The energy density term of the stress energy tensor encapsulates most of these terms

\begin{aligned}T^{0 0} = -\frac{1}{{4 \pi}} \sin^2( k^a x_a) D_a D^a \frac{\omega^2}{c^2} = \mathcal{E},\end{aligned} \hspace{\stretch{1}}(3.66)

so we can write

\begin{aligned}T^{i j} = \mathcal{E} \frac{c^2}{\omega^2} k^i k^j,\end{aligned} \hspace{\stretch{1}}(3.67)

which completes the first part of this problem.

## On the question of the Lorentz scalar.

\paragraph{Q:} Can one conclude now that $\frac{\mathcal{E} c^2}{\omega^2}$ for a plane wave is a Lorentz scalar?
\paragraph{A:} Yes.

Observe that the $k^i k^j$ transforms as a rank 2 tensor, as does $T^{i j}$. Because the product $\mathcal{E} c^2/\omega^2$ and $k^i k^j$ must transform as a rank 2 tensor, this can only mean that the $\mathcal{E} c^2/\omega^2$ portion transforms as a Lorentz scalar.

# Problem 3. Force from an incoming wave.

## Statement

(Problem from the book.) Find the force acting on a wall which reflects, with reflection coefficient $R$, and incoming electromagnetic wave; a general incidence angle is assumed, and is, of course, equal to the angle of reflection.
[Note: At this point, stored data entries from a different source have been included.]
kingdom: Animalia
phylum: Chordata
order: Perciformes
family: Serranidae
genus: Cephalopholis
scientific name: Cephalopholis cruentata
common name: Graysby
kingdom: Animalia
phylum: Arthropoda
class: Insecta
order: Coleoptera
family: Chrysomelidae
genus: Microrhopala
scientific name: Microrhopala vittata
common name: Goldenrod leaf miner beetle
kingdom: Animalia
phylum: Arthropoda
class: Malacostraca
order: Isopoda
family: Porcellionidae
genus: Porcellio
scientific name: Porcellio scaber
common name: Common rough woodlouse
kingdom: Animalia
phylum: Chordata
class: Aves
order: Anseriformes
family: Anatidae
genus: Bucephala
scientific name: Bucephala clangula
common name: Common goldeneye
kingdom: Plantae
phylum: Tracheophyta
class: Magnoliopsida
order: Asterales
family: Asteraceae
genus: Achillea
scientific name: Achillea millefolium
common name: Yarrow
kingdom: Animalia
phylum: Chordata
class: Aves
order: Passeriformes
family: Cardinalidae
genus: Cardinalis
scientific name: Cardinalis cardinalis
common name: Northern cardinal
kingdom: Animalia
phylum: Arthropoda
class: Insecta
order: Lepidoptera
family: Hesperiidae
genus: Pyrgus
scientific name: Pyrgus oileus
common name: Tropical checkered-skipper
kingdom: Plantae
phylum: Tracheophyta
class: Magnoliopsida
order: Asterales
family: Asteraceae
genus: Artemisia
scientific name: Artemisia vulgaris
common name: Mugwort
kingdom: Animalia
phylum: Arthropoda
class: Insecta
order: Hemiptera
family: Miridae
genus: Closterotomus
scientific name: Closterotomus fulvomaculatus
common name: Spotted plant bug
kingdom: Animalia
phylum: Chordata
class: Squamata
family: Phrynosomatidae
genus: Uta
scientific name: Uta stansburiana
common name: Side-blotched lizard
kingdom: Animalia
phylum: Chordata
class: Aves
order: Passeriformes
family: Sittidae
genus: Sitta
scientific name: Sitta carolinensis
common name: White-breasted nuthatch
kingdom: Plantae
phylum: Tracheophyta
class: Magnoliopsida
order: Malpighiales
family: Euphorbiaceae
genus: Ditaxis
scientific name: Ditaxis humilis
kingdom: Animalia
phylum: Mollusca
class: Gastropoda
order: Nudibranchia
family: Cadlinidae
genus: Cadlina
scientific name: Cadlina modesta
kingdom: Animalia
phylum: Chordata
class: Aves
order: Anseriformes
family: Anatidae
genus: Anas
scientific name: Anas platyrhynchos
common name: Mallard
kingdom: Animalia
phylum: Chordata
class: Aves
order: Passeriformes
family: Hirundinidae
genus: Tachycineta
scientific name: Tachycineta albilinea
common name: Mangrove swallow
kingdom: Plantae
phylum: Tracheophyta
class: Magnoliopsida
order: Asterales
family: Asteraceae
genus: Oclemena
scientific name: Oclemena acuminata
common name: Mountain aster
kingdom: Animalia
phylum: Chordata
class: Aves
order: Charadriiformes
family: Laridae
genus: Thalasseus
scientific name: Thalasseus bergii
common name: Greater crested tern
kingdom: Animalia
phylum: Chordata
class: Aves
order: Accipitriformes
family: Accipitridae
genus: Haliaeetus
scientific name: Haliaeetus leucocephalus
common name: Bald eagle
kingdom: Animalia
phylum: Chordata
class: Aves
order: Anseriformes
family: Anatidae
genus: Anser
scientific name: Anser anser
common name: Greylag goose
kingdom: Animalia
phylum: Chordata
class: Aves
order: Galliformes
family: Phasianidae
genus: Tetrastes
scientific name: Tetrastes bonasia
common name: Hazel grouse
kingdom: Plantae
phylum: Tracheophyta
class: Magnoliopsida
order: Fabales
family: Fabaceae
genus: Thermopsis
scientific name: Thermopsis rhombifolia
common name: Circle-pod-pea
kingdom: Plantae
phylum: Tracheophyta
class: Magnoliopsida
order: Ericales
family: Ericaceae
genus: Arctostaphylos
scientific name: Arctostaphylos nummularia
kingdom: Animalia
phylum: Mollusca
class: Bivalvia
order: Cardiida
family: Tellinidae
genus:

In this problem, if you decide use the stress tensor and look at the solution given in the text [1], the stress tensor is argued to be $T^{\alpha \beta} = T^{\alpha \beta}(\text{incoming wave}) + T^{\alpha \beta}(\text{reflected wave})$. This actually holds only for the components of $T$ where one index, i.e., $\alpha$ is the direction perpendicular to the wall (i.e. for the components of the stress tensor relevant for calculating the pressure and shear). To be completely happy with the use of the stress tensor, you may want to derive this fact, starting from the expressions for the electric and magnetic field (3-vectors) $\mathbf{E} = \mathbf{E}_1 + \mathbf{E}_2$, $\mathbf{B} = \mathbf{B}_1 + \mathbf{B}_2$, where $(\mathbf{E}_1, \mathbf{E}_2)$ and $(\mathbf{B}_1, \mathbf{B}_2)$ correspond to the (incoming, reflected) wave, noticing that ${\left\lvert{\mathbf{E}_2}\right\rvert} = \sqrt{R}{\left\lvert{\mathbf{E}_1}\right\rvert}$, just like you did for Problem 1.5 (HW6). Also, see Problem 3 of HW5.

## Solution

FIXME: TODO: The solution for this (ungraded) problem was covered in the tutorial (before I got to trying it). I would also like to try this independently (perhaps using arbitrary orientation for the reflected wave to spice things up since the simple case has been done for us.)

# References

[1] L.D. Landau and E.M. Lifshitz. The classical theory of fields. Butterworth-Heinemann, 1980.